Well, when it comes to teaching behaviors in the most positive way, it is absolutely important that you know what is of great value to your pet. Training for me is all about choice. I don’t take away that power from the animal, instead I work to make the wanted choice the most valuable and easiest choice for the animal.
If you take time to observe your pet and really take note of what it is that just makes his day – thinking in terms of food, activity and the environment – it will give you a running start to setting you and your pet up for success. But more than that, with so many options to offer in the lesson plan as an outcome for a behavior – think about how totally awesome that is for your student.
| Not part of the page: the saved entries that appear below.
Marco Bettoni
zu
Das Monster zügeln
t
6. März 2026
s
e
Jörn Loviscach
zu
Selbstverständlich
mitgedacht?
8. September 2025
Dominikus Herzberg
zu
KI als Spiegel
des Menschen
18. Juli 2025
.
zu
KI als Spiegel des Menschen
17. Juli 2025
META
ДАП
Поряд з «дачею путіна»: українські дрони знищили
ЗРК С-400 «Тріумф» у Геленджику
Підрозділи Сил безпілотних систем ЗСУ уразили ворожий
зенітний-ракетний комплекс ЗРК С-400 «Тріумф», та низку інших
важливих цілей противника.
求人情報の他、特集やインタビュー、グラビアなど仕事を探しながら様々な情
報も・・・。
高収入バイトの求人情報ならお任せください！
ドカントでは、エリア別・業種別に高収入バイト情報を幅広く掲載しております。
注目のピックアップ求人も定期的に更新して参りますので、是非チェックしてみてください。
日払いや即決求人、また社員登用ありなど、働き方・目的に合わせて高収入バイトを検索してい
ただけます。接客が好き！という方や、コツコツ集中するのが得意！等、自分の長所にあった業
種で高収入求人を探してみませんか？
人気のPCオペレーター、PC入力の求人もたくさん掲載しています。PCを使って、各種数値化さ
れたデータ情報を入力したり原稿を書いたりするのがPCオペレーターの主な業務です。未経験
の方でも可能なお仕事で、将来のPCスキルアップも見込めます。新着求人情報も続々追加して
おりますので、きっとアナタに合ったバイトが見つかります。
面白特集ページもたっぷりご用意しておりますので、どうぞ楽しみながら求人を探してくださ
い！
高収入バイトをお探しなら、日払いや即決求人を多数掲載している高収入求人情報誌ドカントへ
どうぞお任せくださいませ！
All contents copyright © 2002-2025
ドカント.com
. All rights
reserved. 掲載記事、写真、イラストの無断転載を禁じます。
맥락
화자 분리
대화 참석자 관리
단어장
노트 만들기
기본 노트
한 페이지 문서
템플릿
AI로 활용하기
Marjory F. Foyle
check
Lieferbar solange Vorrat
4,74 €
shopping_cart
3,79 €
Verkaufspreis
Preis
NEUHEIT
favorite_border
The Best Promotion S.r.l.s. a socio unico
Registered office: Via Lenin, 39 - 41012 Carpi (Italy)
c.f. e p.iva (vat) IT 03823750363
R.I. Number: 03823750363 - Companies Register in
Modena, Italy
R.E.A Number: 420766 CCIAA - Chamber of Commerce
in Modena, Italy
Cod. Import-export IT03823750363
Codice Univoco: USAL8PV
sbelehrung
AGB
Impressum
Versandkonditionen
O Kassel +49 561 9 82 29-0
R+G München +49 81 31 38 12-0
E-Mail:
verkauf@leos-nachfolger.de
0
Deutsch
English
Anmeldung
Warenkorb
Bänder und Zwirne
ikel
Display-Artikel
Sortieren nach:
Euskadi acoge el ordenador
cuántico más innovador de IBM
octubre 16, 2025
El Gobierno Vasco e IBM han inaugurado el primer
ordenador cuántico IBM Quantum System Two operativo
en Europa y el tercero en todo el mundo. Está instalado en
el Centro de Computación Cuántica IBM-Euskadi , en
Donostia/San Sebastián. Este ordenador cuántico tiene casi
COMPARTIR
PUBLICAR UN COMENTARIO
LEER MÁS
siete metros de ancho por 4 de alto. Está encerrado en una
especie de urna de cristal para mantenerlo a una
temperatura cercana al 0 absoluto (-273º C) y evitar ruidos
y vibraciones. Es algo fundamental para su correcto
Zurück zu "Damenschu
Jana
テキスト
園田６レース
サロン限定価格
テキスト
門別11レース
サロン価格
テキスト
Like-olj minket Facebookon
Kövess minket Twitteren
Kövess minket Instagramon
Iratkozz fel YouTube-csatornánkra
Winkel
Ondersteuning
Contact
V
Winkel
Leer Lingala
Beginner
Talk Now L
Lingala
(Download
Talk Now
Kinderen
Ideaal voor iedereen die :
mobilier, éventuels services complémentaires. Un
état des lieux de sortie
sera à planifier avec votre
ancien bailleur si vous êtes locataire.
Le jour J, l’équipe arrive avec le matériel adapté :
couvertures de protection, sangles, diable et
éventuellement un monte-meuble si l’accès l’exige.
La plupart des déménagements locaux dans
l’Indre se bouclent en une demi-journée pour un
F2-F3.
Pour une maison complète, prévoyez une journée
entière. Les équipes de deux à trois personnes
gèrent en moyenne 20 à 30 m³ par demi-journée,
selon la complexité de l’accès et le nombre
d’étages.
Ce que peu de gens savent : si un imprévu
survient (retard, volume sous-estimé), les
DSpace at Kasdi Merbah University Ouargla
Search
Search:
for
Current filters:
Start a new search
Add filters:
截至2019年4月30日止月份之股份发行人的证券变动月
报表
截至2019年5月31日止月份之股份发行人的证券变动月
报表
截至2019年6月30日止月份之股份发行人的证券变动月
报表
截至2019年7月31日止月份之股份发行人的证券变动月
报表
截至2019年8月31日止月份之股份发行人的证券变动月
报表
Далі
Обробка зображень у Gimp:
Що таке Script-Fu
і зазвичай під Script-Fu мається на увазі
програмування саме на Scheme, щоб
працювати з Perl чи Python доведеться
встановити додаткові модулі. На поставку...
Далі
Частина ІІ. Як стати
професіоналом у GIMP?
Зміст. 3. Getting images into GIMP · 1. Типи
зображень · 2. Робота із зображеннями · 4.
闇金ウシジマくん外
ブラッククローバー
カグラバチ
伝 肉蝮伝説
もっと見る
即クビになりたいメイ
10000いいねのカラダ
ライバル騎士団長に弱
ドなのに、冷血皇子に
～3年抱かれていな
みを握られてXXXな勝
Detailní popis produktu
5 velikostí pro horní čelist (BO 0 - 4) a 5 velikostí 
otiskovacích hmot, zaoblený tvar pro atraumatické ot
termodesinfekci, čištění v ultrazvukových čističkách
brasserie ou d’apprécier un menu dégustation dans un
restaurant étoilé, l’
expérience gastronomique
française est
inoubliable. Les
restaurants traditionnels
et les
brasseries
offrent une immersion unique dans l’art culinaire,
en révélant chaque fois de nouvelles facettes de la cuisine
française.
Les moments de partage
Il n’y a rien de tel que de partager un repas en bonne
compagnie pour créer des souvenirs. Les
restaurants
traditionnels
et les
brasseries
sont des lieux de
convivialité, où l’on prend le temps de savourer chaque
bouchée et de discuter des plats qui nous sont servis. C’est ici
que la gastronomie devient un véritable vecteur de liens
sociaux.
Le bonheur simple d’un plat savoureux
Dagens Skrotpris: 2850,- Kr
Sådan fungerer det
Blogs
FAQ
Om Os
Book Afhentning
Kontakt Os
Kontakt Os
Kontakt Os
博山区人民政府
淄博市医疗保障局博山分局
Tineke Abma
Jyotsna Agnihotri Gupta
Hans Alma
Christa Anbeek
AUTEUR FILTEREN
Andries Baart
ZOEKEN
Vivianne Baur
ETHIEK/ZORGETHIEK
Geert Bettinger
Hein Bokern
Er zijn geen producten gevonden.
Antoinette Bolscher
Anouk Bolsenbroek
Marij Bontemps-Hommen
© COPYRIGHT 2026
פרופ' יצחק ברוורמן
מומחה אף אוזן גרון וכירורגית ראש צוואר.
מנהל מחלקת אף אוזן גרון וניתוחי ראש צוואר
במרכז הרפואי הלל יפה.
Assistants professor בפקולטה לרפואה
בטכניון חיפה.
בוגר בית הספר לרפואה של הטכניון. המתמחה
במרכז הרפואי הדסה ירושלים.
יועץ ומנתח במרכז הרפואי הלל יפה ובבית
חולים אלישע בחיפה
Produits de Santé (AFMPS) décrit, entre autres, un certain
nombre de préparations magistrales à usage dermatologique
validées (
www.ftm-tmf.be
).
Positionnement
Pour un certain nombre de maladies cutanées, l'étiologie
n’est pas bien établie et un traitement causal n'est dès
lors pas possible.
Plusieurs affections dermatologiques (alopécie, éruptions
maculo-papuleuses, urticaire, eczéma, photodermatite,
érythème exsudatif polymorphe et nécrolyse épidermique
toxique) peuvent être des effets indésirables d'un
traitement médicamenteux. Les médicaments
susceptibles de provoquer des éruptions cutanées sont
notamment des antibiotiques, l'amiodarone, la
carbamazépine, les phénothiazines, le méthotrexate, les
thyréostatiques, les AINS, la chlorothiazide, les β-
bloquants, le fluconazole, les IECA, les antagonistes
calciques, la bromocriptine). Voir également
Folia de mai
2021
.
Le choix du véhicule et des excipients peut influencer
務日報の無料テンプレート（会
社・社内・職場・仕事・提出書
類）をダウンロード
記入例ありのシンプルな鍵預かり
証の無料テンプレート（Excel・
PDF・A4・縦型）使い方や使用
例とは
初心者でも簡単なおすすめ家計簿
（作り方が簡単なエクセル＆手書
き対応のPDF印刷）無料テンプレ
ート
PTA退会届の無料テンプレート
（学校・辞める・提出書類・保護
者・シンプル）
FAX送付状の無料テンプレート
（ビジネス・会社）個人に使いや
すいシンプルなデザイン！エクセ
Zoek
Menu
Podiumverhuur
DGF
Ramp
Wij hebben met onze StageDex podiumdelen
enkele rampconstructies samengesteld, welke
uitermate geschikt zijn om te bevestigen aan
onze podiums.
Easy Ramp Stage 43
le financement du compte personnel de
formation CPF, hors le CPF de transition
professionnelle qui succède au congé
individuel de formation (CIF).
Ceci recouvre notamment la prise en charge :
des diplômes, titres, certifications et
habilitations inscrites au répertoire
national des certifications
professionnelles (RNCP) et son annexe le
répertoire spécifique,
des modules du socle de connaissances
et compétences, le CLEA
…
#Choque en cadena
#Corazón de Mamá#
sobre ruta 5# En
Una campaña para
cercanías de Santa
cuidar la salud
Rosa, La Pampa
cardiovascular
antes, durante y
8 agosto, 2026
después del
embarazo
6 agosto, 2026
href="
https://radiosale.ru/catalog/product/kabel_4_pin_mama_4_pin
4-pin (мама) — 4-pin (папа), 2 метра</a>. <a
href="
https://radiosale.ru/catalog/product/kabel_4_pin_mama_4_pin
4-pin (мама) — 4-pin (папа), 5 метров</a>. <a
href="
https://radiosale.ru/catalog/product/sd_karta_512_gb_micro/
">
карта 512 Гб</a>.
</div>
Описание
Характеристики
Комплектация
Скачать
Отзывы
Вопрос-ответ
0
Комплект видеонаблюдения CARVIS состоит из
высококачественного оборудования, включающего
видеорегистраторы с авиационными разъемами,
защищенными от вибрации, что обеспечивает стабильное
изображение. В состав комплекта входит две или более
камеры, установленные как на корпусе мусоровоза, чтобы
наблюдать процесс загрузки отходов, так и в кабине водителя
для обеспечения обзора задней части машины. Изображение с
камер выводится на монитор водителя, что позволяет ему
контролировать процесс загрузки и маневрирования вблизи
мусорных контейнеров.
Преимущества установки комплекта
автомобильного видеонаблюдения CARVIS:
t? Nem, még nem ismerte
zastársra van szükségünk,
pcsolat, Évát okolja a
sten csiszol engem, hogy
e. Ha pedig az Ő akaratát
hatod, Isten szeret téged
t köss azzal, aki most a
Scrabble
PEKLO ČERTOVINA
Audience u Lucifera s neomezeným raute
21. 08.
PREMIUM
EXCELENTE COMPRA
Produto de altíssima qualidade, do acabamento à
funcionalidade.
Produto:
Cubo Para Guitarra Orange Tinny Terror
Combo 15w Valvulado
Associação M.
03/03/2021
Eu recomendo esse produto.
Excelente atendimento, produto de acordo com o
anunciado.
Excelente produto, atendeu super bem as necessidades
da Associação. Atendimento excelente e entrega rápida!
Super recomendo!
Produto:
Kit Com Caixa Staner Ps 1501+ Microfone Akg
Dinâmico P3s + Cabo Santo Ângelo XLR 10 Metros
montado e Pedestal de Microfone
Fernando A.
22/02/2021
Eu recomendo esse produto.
But here is the thing, it is not enough to just know what gets that tail wagging or that bird stepping up. Once you’ve got that list, go back through your list and rank your items.
A = over the top value
B = valued unless there is something better available
C = will choose in certain, ideal conditions
D = your dog will only choose once in awhile
Why is this important? Well, remember, animals will choose to do behaviors that have the highest value outcome. When you begin teaching a simple behavior in an environment with no or minimal distraction, a dog biscuit or low value toy will probably be enough of an incentive for your pet to choose to do the behavior. (There may be other factors involved, however, in your pet not getting the lesson plan such as too large of approximations or poor timing on delivery of the reinforcement – but for the sake of this post I’ll focus on the reinforcers only.)
However, as your dog does the behavior reliably in a particular environment and it is time to begin proofing, or teaching the behavior in a variety of settings with a variety of criteria, you may be adding distractions. Those distractions will be competing with you as a valued outcome of a behavior. If you want your pet to choose to focus on you, you will need to increase the value of the reinforcer. (Please click here to read my post on proofing behavior.)
As an example, I have been working with our family dog, Sam, on his loose leash walking skills. (And I am strengthening my skills too, continuing my education online with a trainer I look up to – Pam Johnson.) When I practiced with him inside my parents’ house, I used plain dog crackers. When I began working with him on their semi-quiet neighborhood street, I brought with us a variety of processed cold cuts mixed with the dog crackers and cheese. Tonight we were ready to walk around the cars in a strip center, and what I packed in my bag was the real deal – pieces of juicy left over chicken from dinner (warmed together with the other food).
If Sam was a border collie or another dog who placed a lot of value on tugging, I would have brought a tug toy to mix in with my bag of reinforcers.